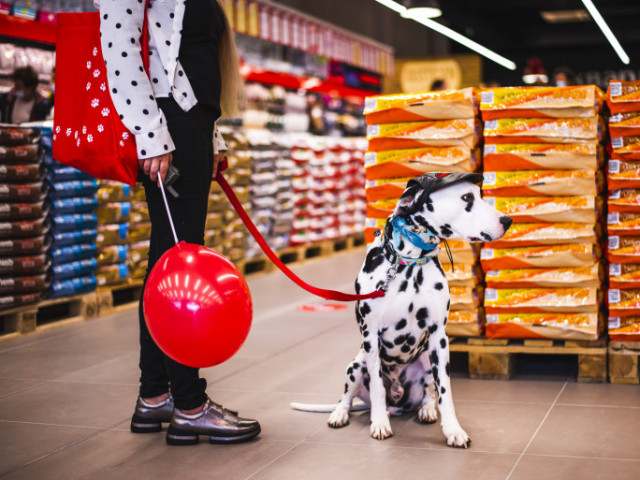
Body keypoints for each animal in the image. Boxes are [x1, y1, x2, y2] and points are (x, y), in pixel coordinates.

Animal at [292, 172, 512, 446]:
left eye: (479, 195)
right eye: (466, 197)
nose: (508, 220)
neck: (410, 262)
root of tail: (396, 403)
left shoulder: (439, 337)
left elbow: (445, 391)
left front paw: (453, 430)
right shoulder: (371, 337)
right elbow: (377, 386)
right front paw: (379, 424)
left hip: (427, 358)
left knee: (428, 392)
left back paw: (426, 409)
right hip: (356, 364)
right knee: (348, 396)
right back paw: (343, 414)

★ ★ ★ ★ ★ ★ ★

Write out the lines above exactly, but only from the one containing "left eye: (479, 195)" through the last one.

**Output for this task**
left eye: (479, 195)
right eye: (466, 197)
nose: (508, 220)
neck: (410, 262)
root of tail: (396, 403)
left shoulder: (439, 337)
left elbow: (445, 391)
left front paw: (453, 430)
right shoulder: (371, 337)
right elbow: (377, 386)
right front paw: (379, 424)
left hip: (427, 358)
left knee: (428, 392)
left back paw: (426, 409)
right hip: (356, 364)
right knee: (348, 396)
right back paw: (343, 414)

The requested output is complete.